As the United Nations global fund for education in emergencies and protracted crises, Education Cannot Wait (ECW) offers a new approach to break these negative cycles for good.
This means embracing a New Way of Working that brings in actors from across all sectors – national governments, donors, development, humanitarian response and education actors, national and local civil society, the private sector and more – to break down silos and work together to deliver whole-of-child solutions for whole-of-society problems.
In doing so we are bridging the humanitarian-development-peace nexus. Through ground-breaking collective action with partners across the globe, ECW has already launched multi-year resilience programmes and first emergency responses across more than 30 countries and crisis contexts and is on track to do more.
By doing so we can replace the cycle of poverty, violence, displacement and chaos with a cycle of education, empowerment, economic development, peace and new opportunities for future generations.
Delivering on our promise for universal, equitable education
The ECW model has proven to work.
In just a few short years of operation, ECW has already provided 4.6 million crisis-affected girls and boys with access to a quality education. We’ve worked with national governments, donors, UN agencies and NGOs to reach 29.2 million girls and boys with our education in emergency response to the COVID-19 pandemic.
In Bangladesh, girls like Janet Ara are returning to school, children with disabilities like Yasmina are accessing the support they need to learn, grow and thrive, and organizations like BRAC are receiving the support they need to build back better from the fires.
In Afghanistan, girls like Bibi Nahida are attending school for the first time, remote learning is helping children to continue their education during the pandemic, and female teachers are being recruited to teach biology, science and empower an entire generation of girls.

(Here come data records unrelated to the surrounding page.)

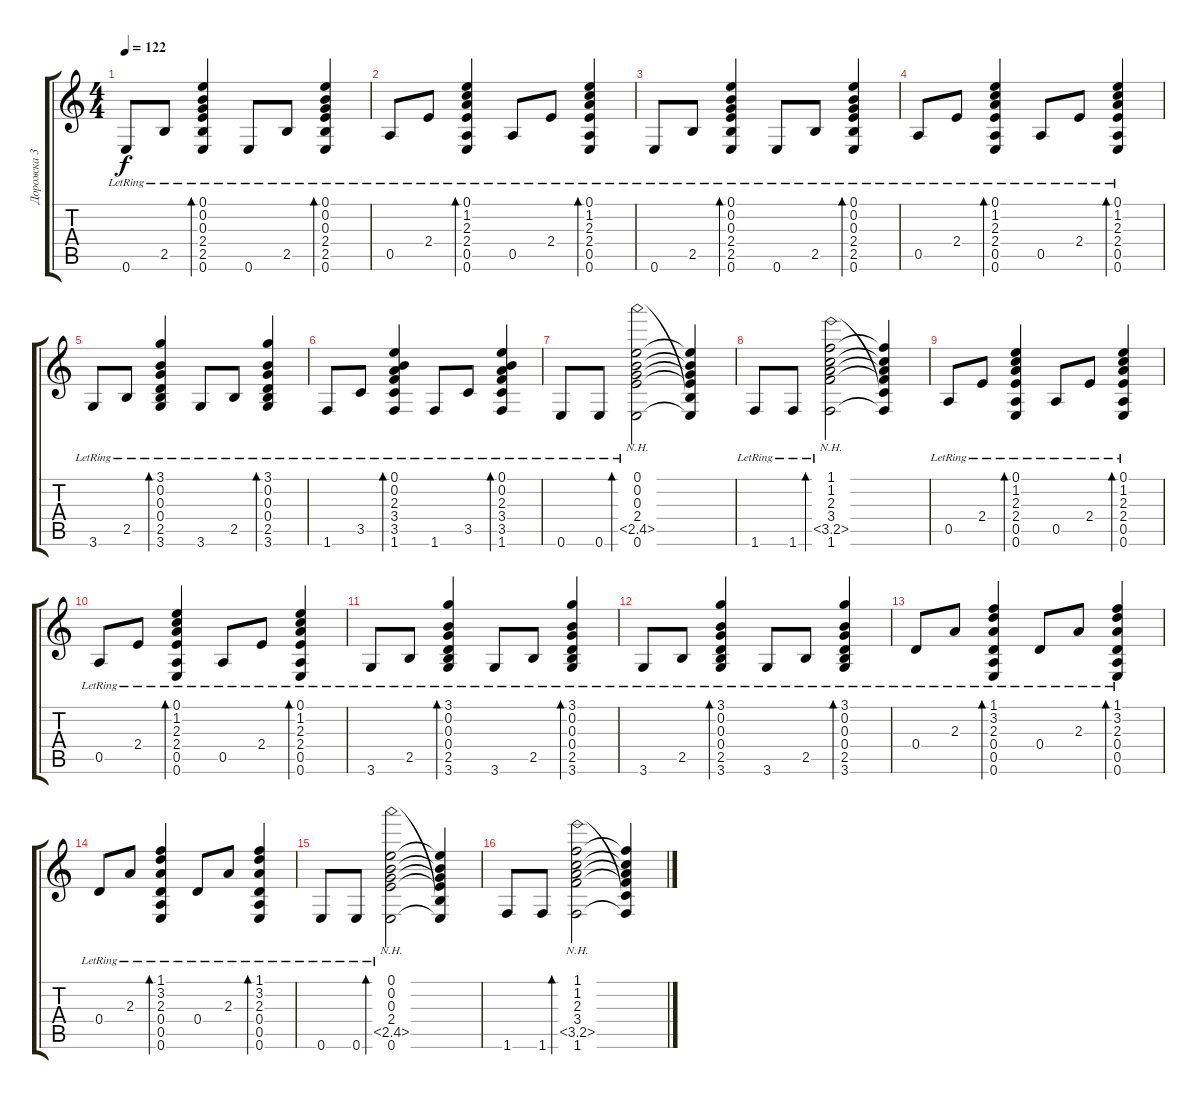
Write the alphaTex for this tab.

\track ("Дорожка 3" "Дорожка 3") {instrument acousticguitarsteel}
\staff {score tabs}
\tuning (E4 B3 G3 D3 A2 E2) {hide}
\ts (4 4)
\tempo 122
\clef g2
\ks c
0.6{lr}.8{dy f} 2.5{lr}.8 (0.1{lr} 0.2{lr} 0.3{lr} 2.4{lr} 2.5{lr} 0.6{lr}).4{bd 120} 0.6{lr}.8 2.5{lr}.8 (0.1{lr} 0.2{lr} 0.3{lr} 2.4{lr} 2.5{lr} 0.6{lr}).4{bd 120} |
0.5{lr}.8 2.4{lr}.8 (0.1{lr} 1.2{lr} 2.3{lr} 2.4{lr} 0.5{lr} 0.6{lr}).4{bd 120} 0.5{lr}.8 2.4{lr}.8 (0.1{lr} 1.2{lr} 2.3{lr} 2.4{lr} 0.5{lr} 0.6{lr}).4{bd 120} |
0.6{lr}.8 2.5{lr}.8 (0.1{lr} 0.2{lr} 0.3{lr} 2.4{lr} 2.5{lr} 0.6{lr}).4{bd 120} 0.6{lr}.8 2.5{lr}.8 (0.1{lr} 0.2{lr} 0.3{lr} 2.4{lr} 2.5{lr} 0.6{lr}).4{bd 120} |
0.5{lr}.8 2.4{lr}.8 (0.1{lr} 1.2{lr} 2.3{lr} 2.4{lr} 0.5{lr} 0.6{lr}).4{bd 120} 0.5{lr}.8 2.4{lr}.8 (0.1{lr} 1.2{lr} 2.3{lr} 2.4{lr} 0.5{lr} 0.6{lr}).4{bd 120} |
3.6{lr}.8 2.5{lr}.8 (3.1{lr} 0.2{lr} 0.3{lr} 0.4{lr} 2.5{lr} 3.6{lr}).4{bd 120} 3.6{lr}.8 2.5{lr}.8 (3.1{lr} 0.2{lr} 0.3{lr} 0.4{lr} 2.5{lr} 3.6{lr}).4{bd 120} |
1.6{lr}.8 3.5{lr}.8 (0.1{lr} 0.2{lr} 2.3{lr} 3.4{lr} 3.5{lr} 1.6{lr}).4{bd 120} 1.6{lr}.8 3.5{lr}.8 (0.1{lr} 0.2{lr} 2.3{lr} 3.4{lr} 3.5{lr} 1.6{lr}).4{bd 120} |
0.6{lr}.8 0.6{lr}.8 (0.1{lr} 0.2{lr} 0.3{lr} 2.4{lr} 2.5{nh lr} 0.6{lr}).2{bd 120} (0.1{t} 0.2{t} 0.3{t} 2.4{t} 2.5{t} 0.6{t}).4 |
1.6{lr}.8 1.6{lr}.8 (1.1{lr} 1.2{lr} 2.3{lr} 3.4{lr} 3.5{nh lr} 1.6{lr}).2{bd 120} (1.1{t} 1.2{t} 2.3{t} 3.4{t} 3.5{t} 1.6{t}).4 |
0.5{lr}.8 2.4{lr}.8 (0.1{lr} 1.2{lr} 2.3{lr} 2.4{lr} 0.5{lr} 0.6{lr}).4{bd 120} 0.5{lr}.8 2.4{lr}.8 (0.1{lr} 1.2{lr} 2.3{lr} 2.4{lr} 0.5{lr} 0.6{lr}).4{bd 120} |
0.5{lr}.8 2.4{lr}.8 (0.1{lr} 1.2{lr} 2.3{lr} 2.4{lr} 0.5{lr} 0.6{lr}).4{bd 120} 0.5{lr}.8 2.4{lr}.8 (0.1{lr} 1.2{lr} 2.3{lr} 2.4{lr} 0.5{lr} 0.6{lr}).4{bd 120} |
3.6{lr}.8 2.5{lr}.8 (3.1{lr} 0.2{lr} 0.3{lr} 0.4{lr} 2.5{lr} 3.6{lr}).4{bd 120} 3.6{lr}.8 2.5{lr}.8 (3.1{lr} 0.2{lr} 0.3{lr} 0.4{lr} 2.5{lr} 3.6{lr}).4{bd 120} |
3.6{lr}.8 2.5{lr}.8 (3.1{lr} 0.2{lr} 0.3{lr} 0.4{lr} 2.5{lr} 3.6{lr}).4{bd 120} 3.6{lr}.8 2.5{lr}.8 (3.1{lr} 0.2{lr} 0.3{lr} 0.4{lr} 2.5{lr} 3.6{lr}).4{bd 120} |
0.4{lr}.8 2.3{lr}.8 (1.1{lr} 3.2{lr} 2.3{lr} 0.4{lr} 0.5{lr} 0.6{lr}).4{bd 120} 0.4{lr}.8 2.3{lr}.8 (1.1{lr} 3.2{lr} 2.3{lr} 0.4{lr} 0.5{lr} 0.6{lr}).4{bd 120} |
0.4{lr}.8 2.3{lr}.8 (1.1{lr} 3.2{lr} 2.3{lr} 0.4{lr} 0.5{lr} 0.6{lr}).4{bd 120} 0.4{lr}.8 2.3{lr}.8 (1.1{lr} 3.2{lr} 2.3{lr} 0.4{lr} 0.5{lr} 0.6{lr}).4{bd 120} |
0.6{lr}.8 0.6{lr}.8 (0.1 0.2 0.3 2.4 2.5{nh lr} 0.6).2{bd 120} (0.1{t} 0.2{t} 0.3{t} 2.4{t} 2.5{t} 0.6{t}).4 |
1.6.8 1.6.8 (1.1 1.2 2.3 3.4 3.5{nh} 1.6).2{bd 120} (1.1{t} 1.2{t} 2.3{t} 3.4{t} 3.5{t} 1.6{t}).4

In Colombia and Ecuador, refugee children fleeing violence, hunger and poverty in Venezuela are being brought into schools, provided with laptops and cellular plans, and the psychosocial support they need to recover from the anxiety and stress of displacement.
Our call to action
An investment in education is an investment in the present and the future.
Recent analysis indicates that the likelihood of violence and conflict drops by 37% when girls and boys have equal access to education. Incomes go up by as much as 10% for each year of additional learning, while an estimated $15 to $30 trillion could be generated if every girl everywhere were able to complete 12 years of education.
We are making important headway with partners across the globe. The amount of humanitarian funding for education increased five times between 2015 and 2019 – and accounted for 5.1% of humanitarian funding in 2019.
Nevertheless, just 43.5% of humanitarian appeals for education were mobilized that same year.
That means girls like Bibi and Janet Ara may be pushed out of school, boys like Sabir might be recruited into armed groups. And children with disabilities like Yasmina will be pushed to the sidelines.
We have the will. Now it’s time to turn that will into action.